No fueron las importaciones, sino la caída de ventas: Essen explicó la causa de los casi 30 despidos en Venado Tuerto
La fábrica de ollas descartó haber importado productos terminados que reemplacen a los fabricados en su planta de Venado Tuerto. Asimismo, aclaró que para elaborar cacerolas se necesita una tecnología que no está disponible en el país.
- Economía
- Nov 25, 2025
La empresa Essen, cuya planta está ubicada en la ciudad de Venado Tuerto, al sur de la provincia de Santa Fe, despidió a fines de octubre a 29 trabajadores. En un principio se dijo que las desvinculaciones se debieron a la decisión de fabricar parte de las ollas y sartenes en China, pero recientemente la firma detalló que fue la caída de ventas lo que obligó a reducir su número de empleados.
“Hace 45 años que Essen fabrica la enorme mayoría de sus productos en su planta industrial de Venado Tuerto. La marca y la industria nacional son conceptos profundamente vinculados. La apertura reciente del mercado permitió ampliar la capacidad de innovación a través de nuevos productos que la compañía idea y diseña en Argentina, pero cuya fabricación se realiza en el exterior debido a que la tecnología necesaria para producirlos no existe localmente”, explicaron desde la empresa.
Y aclararon: “Estos desarrollos, realizados junto a proveedores internacionales, complementan la línea principal sin reemplazar la producción nacional. Dentro de estos productos importados, el rubro cacerolas —para el cual no existe tecnología de fabricación en el país— representó en 2025 sólo el 1,9% de las ventas”.
La firma santafesina descartó haber importado productos terminados que “reemplacen a los fabricados con la tecnología instalada en la planta de Venado Tuerto”. Asimismo, aseguró que continuará produciendo en el país.
Sin embargo, apuntó: “En los últimos meses, la demanda en Argentina disminuyó, lo que obligó a la compañía a realizar algunas desvinculaciones para adecuar la producción.
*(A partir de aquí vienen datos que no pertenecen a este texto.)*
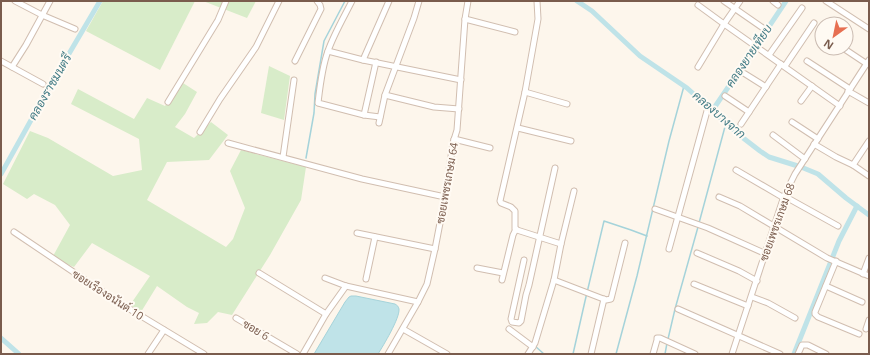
<svg xmlns="http://www.w3.org/2000/svg" width="870" height="355" viewBox="0 0 870 355" font-family="'Open Sans',Sarabun,sans-serif">
  <style>
    .green { fill: #d8ecc9 }
    .water { fill: #bfe3e8; stroke: #a5d3da }
    .lines { fill: none; stroke-linecap: round; stroke-linejoin: round }
    .stream { stroke: #a5d3da; stroke-width: 1.5 }
    .canal { stroke: #bfe3e8; stroke-width: 5 }
    .street-casing { stroke: #d1beb0; stroke-width: 7 }
    .street { stroke: #fff; stroke-width: 5 }
    .labels { text-anchor: middle; stroke-width: 4; stroke-linejoin: round; paint-order: stroke }
    .street-label { font-size: 11px; fill: #7a5c4d; stroke: #fffaf3 }
    .water-label { font-size: 12px; font-style: italic; fill: #437c86; stroke: #fffaf3 }
  </style>
  <rect width="100%" height="100%" fill="#fdf6ec"/>
  <!-- green -->
  <g class="green">
    <path d="M103,1H195L160,70L86,31Z"/>
    <path d="M203,1H256L247,18Z"/>
    <path d="M269,66L290,76L284,120L261,113Z"/>
    <path d="M183,83L197,92L185,114L175,127L194,138L211,122L228,135L209,160L167,162L147,200L226,247L233,239L245,208L230,171L241,150L306,167L301,200L270,255L232,315L218,312L207,323L194,324L199,313L187,307L157,286L141,312L130,305L150,276L92,243L74,267L52,258L70,225L55,205L34,194L27,199L3,184L30,131L48,138L113,176L142,170L139,139L71,104L78,89L134,119L147,98L165,106Z"/>
  </g>
  <!-- water -->
  <path class="water" d="M351,296H356L395,304C398,306 398,306 399,309C400,318 383,346 378,354H314L345,302L349,297Z"/>
  <g class="lines">
    <!-- stream -->
    <g class="stream">
      <path d="M306,158L314,113L315,94L324,41L345,1"/>
      <path d="M699,223L726,123"/>
      <path d="M668,339L675,309L698,227"/>
      <path d="M535,346L544,354"/>
      <path d="M573,354L585,301L604,221L631,230L647,236"/>
      <path d="M616,354L637,276L669,141L684,86"/>
      <path d="M665,354L667,343"/>
    </g>
    <!-- canal -->
    <g class="canal">
      <path d="M577,1L592,11L640,56L687,88L738,134L760,151L769,157L801,167L818,174L846,198L869,215"/>
      <path d="M712,111L750,55L786,1"/>
      <path d="M1,174L50,86L100,1"/>
      <path d="M1,338L19,354"/>
      <path d="M794,354L839,241L857,206"/>
    </g>
    <!-- street casing -->
    <g class="street-casing">
      <g id="street">
        <path d="M15,1L42,15L75,29"/>
        <path d="M352,1C344,17 334,34 328,51C322,67 320,86 318,103L364,115L380,117"/>
        <path d="M537,1L538,19L525,92L500,201L501,203L511,207L515,211V229L517,230L561,244"/>
        <path d="M724,1L763,28"/>
        <path d="M773,1L778,5"/>
        <path d="M826,1L869,29"/>
        <path d="M698,5L724,24L740,1"/>
        <path d="M465,19L515,32"/>
        <path d="M843,48L867,64"/>
        <path d="M328,51L363,60L461,80"/>
        <path d="M769,55L802,8"/>
        <path d="M363,60L389,1"/>
        <path d="M1,61L12,67L26,45L50,1"/>
        <path d="M295,61L321,9L320,5L317,1"/>
        <path d="M807,61L850,89"/>
        <path d="M785,66L814,23"/>
        <path d="M12,67L43,84"/>
        <path d="M698,67L724,24L840,106"/>
        <path d="M742,72L766,87"/>
        <path d="M848,91L869,103"/>
        <path d="M525,92L567,104"/>
        <path d="M385,95L434,107L459,109"/>
        <path d="M725,96L749,112"/>
        <path d="M801,101L812,86"/>
        <path d="M168,102L218,20L226,1"/>
        <path d="M364,115L376,62"/>
        <path d="M792,122L818,139"/>
        <path d="M379,123L385,95L414,18L419,1"/>
        <path d="M741,124L781,64"/>
        <path d="M518,128L571,141"/>
        <path d="M200,132L220,99L256,47L279,1"/>
        <path d="M773,135L805,159"/>
        <path d="M454,139L490,148"/>
        <path d="M228,143L362,179L445,197"/>
        <path d="M814,144L836,157L853,165L869,141"/>
        <path d="M283,157L294,80"/>
        <path d="M853,165L869,176"/>
        <path d="M736,170L784,198"/>
        <path d="M784,196L838,226"/>
        <path d="M719,197L740,206L827,258L869,276"/>
        <path d="M655,209L708,228L766,254"/>
        <path d="M14,232L118,302L204,354"/>
        <path d="M357,233L435,249"/>
        <path d="M669,249L707,111"/>
        <path d="M697,253L739,271L757,281"/>
        <path d="M524,260L511,319L512,322L519,323L521,321L526,295L529,285L555,168"/>
        <path d="M836,261L815,312V314L818,317L859,334"/>
        <path d="M477,268L503,273"/>
        <path d="M259,273L326,314"/>
        <path d="M863,274L869,258"/>
        <path d="M325,278L346,286L418,302"/>
        <path d="M366,279L375,237"/>
        <path d="M502,280L513,235L516,229"/>
        <path d="M554,280L606,300L611,299L625,243"/>
        <path d="M694,284L748,306"/>
        <path d="M826,286L862,302"/>
        <path d="M752,297L768,303L795,318"/>
        <path d="M678,309L780,354"/>
        <path d="M236,318L297,354"/>
        <path d="M403,329L447,354"/>
        <path d="M509,329L533,347"/>
        <path d="M866,329L869,320"/>
        <path d="M148,354L164,330"/>
        <path d="M303,354L326,314L346,286"/>
        <path d="M388,354L418,302L427,284L435,249L445,197L453,143L457,130L465,19L468,1"/>
        <path d="M528,354L535,343L554,280L561,244L574,191"/>
        <path d="M591,354L604,299"/>
        <path d="M653,354L657,340V338H660L695,354"/>
        <path d="M732,354L784,196L795,174L869,60"/>
        <path d="M798,354L802,345H808L826,354"/>
      </g>
    </g>
    <!-- street -->
    <use href="#street" class="street"/>
  </g>
  <g class="labels">
    <!-- street labels -->
    <g class="street-label">
      <text transform="translate(447 183) rotate(-80)" y="4">ซอยเพชรเกษม 64</text>
      <text transform="translate(777 222) rotate(-70)" y="4">ซอยเพชรเกษม 68</text>
      <text transform="translate(108 295) rotate(33)" y="4">ซอยเรืองอนันต์ 10</text>
      <text transform="translate(256 330) rotate(31)" y="4">ซอย 6</text>
    </g>
    <!-- water labels -->
    <g class="water-label">
      <text transform="translate(749 56) rotate(-56)" y="4">คลองยายเทียบ</text>
      <text transform="translate(50 87) rotate(-60)" y="4">คลองราชมนตรี</text>
      <text transform="translate(719 115) rotate(41)" y="4">คลองบางจาก</text>
    </g>
  </g>
  <!-- border -->
  <rect width="870" height="355" fill="none" stroke="#7a5c4d" stroke-width="4"/>
  <!-- north arrow -->
  <g transform="translate(834 36) rotate(213)"><circle r="19" fill="#fffaf3" stroke="#cabbb1"/>
  <path d="M0-3L7 15L0 10L-7 15Z" fill="#e76f51"/>
  <text y="-6" font-size="11" font-weight="bold" text-anchor="middle" fill="#7a5c4d">N</text>
  </g>
</svg>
En total se vieron afectados doce empleados efectivos y diecisiete de personal eventual. Estas medidas no están relacionadas en lo más mínimo con la fabricación importada de productos, sino exclusivamente con la baja de la demanda”.
Por último, la emblemática fábrica de ollas aseguró que trabajará para “recuperar los niveles de producción y demanda”, al tiempo que confió en lograrlo durante “los próximos meses”.
Essen nació en 1954, cuando Armando Yasci y su esposa Teresa Bompessi iniciaron, en Venado Tuerto, una pequeña empresa de fundición de aluminio para la fabricación de mecheros de cocina, entre otros productos. Bajo el liderazgo de su hijo Wilder, el negocio familiar prosperó hasta cubrir la demanda de todas las cocinas a gas de la Argentina.
A fines de la década del setenta, durante un viaje a Nueva York, Wilder y su amigo Roberto Angelini descubrieron una cacerola de aluminio que les llamó la atención y decidieron crear un modelo propio en su fundición. Luego de dos años de pruebas y errores, produjeron las primeras cacerolas a las que denominaron “Essen”, que significa “comer” o “comida” en alemán, idioma vinculado a las raíces de Mirta, la esposa de Wilder.
Realizaron diferentes intentos para encontrar la mejor forma de comercializar sus productos, hasta que, a partir de una sugerencia de su esposa, Wilder decidió organizar una reunión con las vecinas de un pueblo cercano a Venado Tuerto. Así nació el Encuentro de Cocina Essen, que probó ser un efectivo camino para llegar a todos los hogares.
Actualmente, la firma procesa unas 15 toneladas de aluminio por día y produce cerca de 600.000 cacerolas al año.
Fuerte crisis en la industria metalúrgica
El secretario de organización de la Unión Obrera Metalúrgica (UOM) de Venado Tuerto, Diego Olave, habló con Splendid AM 990 y manifestó: “La de Essen es una situación complicada, como en todas las empresas que tenemos habilitadas en nuestra región, que están registrando muchísimas bajas”.
El sindicalista puntualizó que “en los últimos seis meses, además de 34 despidos en Essen, también tuvimos 30 bajas en Corven Amortiguadores, y en Corven Moto, donde trabajan 700 trabajadores, tuvimos unos 120 despidos”.
El dirigente afirmó que esto es consecuencia de “una gestión de desindustrialización del Gobierno” y recalcó que el sector metalúrgico “es el segundo más golpeado después de la construcción”.
En este sentido, remarcó que Venado Tuerto es “una ciudad de 100.000 habitantes, con un parque industrial importantísimo, pero todos los rubros están en la misma situación y a un trabajador que se queda sin empleo después le cuesta conseguir una salida laboral”.